Paul, originally called Saul, was a Jew born in Tarsus, at the eastern end of the north coast of the Mediterranean. Brought up a strict Pharisee, he studied under the celebrated Rabbi Gamaliel. A tent-maker by trade, he possessed Roman citizenship.
“Zealous in the traditions of my forefathers,” as he described his youthful self, Saul first appears in Acts
at the stoning of Stephen, whose Hellenistic notions doubtless offended his Jewish orthodoxy. Yet it was precisely Stephen’s conviction that the Jewish religious experience should be open to the whole world which Paul would bring to fruition.
Perhaps Stephen’s martyrdom was the critical turning point for Saul. Nevertheless, he continued “making havoc of the Church”, and even asked the high priest for letters of introduction to Damascus, so that he might bring back members of the Jesus cult as prisoners to Jerusalem.
St Luke records (Acts 9) that, as this zealot approached Damascus in 33 or 34 AD, “a light from heaven shone suddenly about him. He fell to the ground and heard a voice saying to him: ‘Saul, Saul, why dost thou persecute me?’ He asked: ‘Who art thou, Lord?’ The reply came: ‘I am Jesus, whom Saul persecutes. It is hard for thee to kick against the pricks.’”
Struck blind, Saul was led by his companions into Damascus, where after three days a disciple named Ananias restored his sight. When he preached in the synagogue that Jesus was the son of God, the Jews plotted against his life. He escaped to Jerusalem, where the followers of Jesus were hardly less suspicious of their former persecutor.
In his Epistle to the Galatians (c AD 55), Paul gives a different and decidedly less dramatic account of his conversion: “God saw fit to make his Son known in me, so that I could preach his gospel among the Gentiles. My first thought was not to hold any consultations with any human creature. I did not go up to Jerusalem to see those who had been apostles longer than myself; no, I went off into Arabia, and returned again to Damascus.”
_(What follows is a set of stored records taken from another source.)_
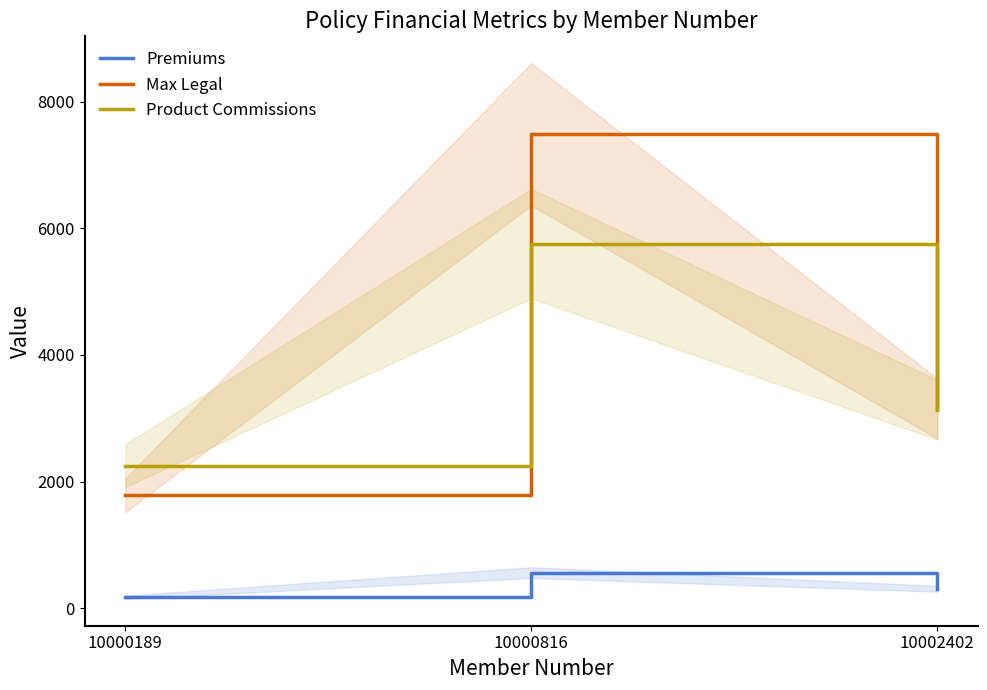

What is the spread (max minus min) of values at 10002402?

2845.1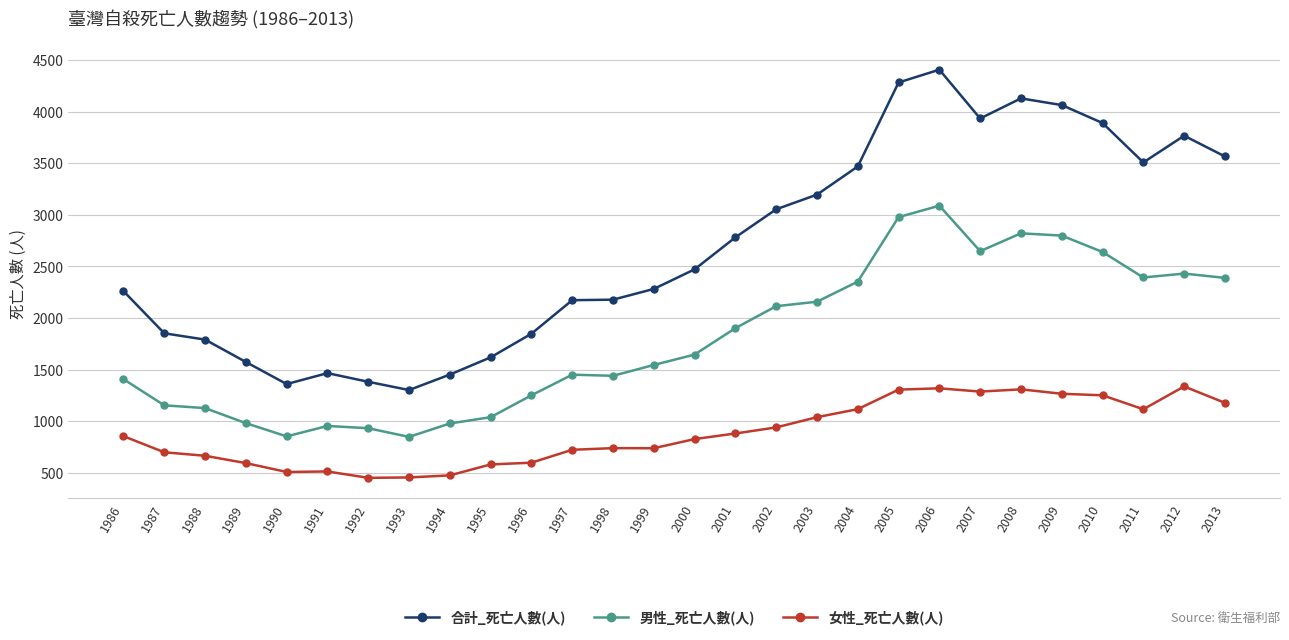

The 女性_死亡人數(人) series shows 857 at 1996. True or false?

False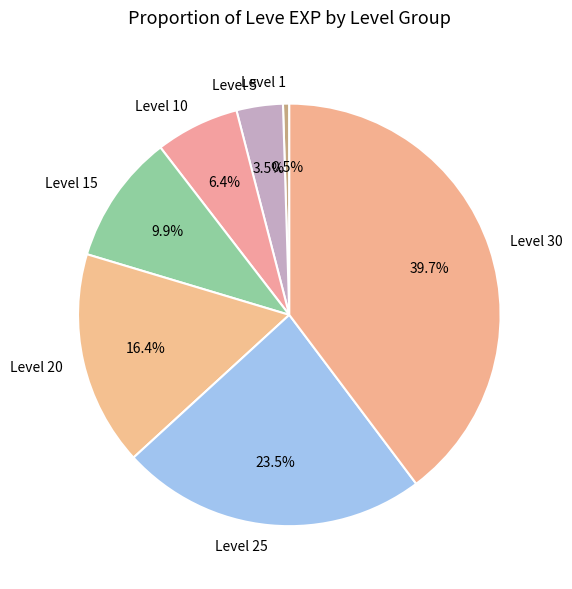

Count the number of slices in the pie.

7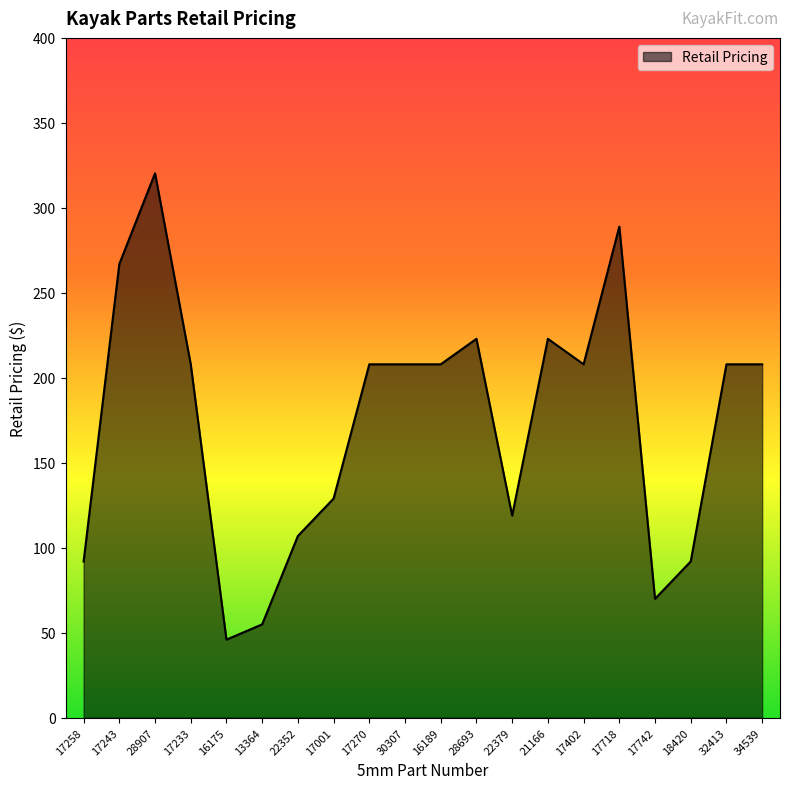

How many values are below 207?

8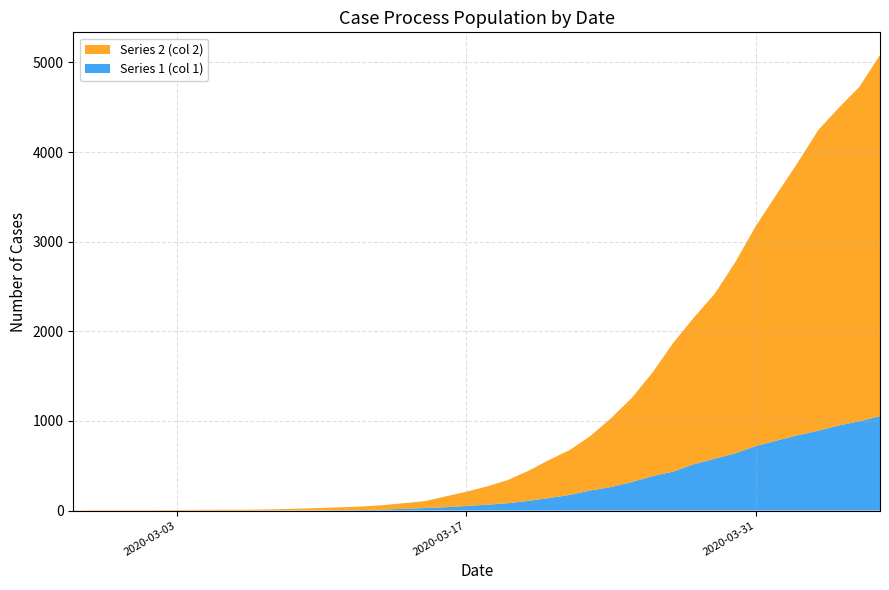

Reading left to right, transcribe all the data shown in this chart.

Series 1 (col 1): 2020-02-27=0	2020-02-28=0	2020-02-29=0	2020-03-01=0	2020-03-02=0	2020-03-03=0	2020-03-04=0	2020-03-05=0	2020-03-06=0	2020-03-07=1	2020-03-08=2	2020-03-09=2	2020-03-10=2	2020-03-11=4	2020-03-12=6	2020-03-13=11	2020-03-14=20	2020-03-15=28	2020-03-16=37	2020-03-17=51	2020-03-18=65	2020-03-19=82	2020-03-20=108	2020-03-21=140	2020-03-22=175	2020-03-23=225	2020-03-24=263	2020-03-25=319	2020-03-26=384	2020-03-27=435	2020-03-28=517	2020-03-29=578	2020-03-30=639	2020-03-31=720	2020-04-01=781	2020-04-02=839	2020-04-03=890	2020-04-04=950	2020-04-05=996	2020-04-06=1054
Series 2 (col 2): 2020-02-27=3	2020-02-28=4	2020-02-29=4	2020-03-01=4	2020-03-02=5	2020-03-03=6	2020-03-04=8	2020-03-05=9	2020-03-06=9	2020-03-07=10	2020-03-08=14	2020-03-09=20	2020-03-10=27	2020-03-11=33	2020-03-12=40	2020-03-13=50	2020-03-14=63	2020-03-15=77	2020-03-16=121	2020-03-17=159	2020-03-18=204	2020-03-19=258	2020-03-20=335	2020-03-21=424	2020-03-22=501	2020-03-23=607	2020-03-24=768	2020-03-25=938	2020-03-26=1155	2020-03-27=1435	2020-03-28=1636	2020-03-29=1838	2020-03-30=2131	2020-03-31=2457	2020-04-01=2747	2020-04-02=3035	2020-04-03=3351	2020-04-04=3542	2020-04-05=3731	2020-04-06=4028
Paul goes on to explain that it was not until three years after his conversion that he re-entered Jerusalem and visited Peter. Moreover, some further eight years passed before, in 43 or 44, Barnabas sought out Paul at Tarsus and brought him to Antioch. Two years later, the missionary journeys began.
Since Paul is sometimes regarded almost as an independent founder of Christianity, it is important to emphasise that both Acts and St Paul himself present his conversion as a revelation of the risen Christ. The vision inspired the rest of his life. “If Christ is not risen,” Paul would tell the Corinthians, “then our preaching is groundless, and your faith, too, is groundless.”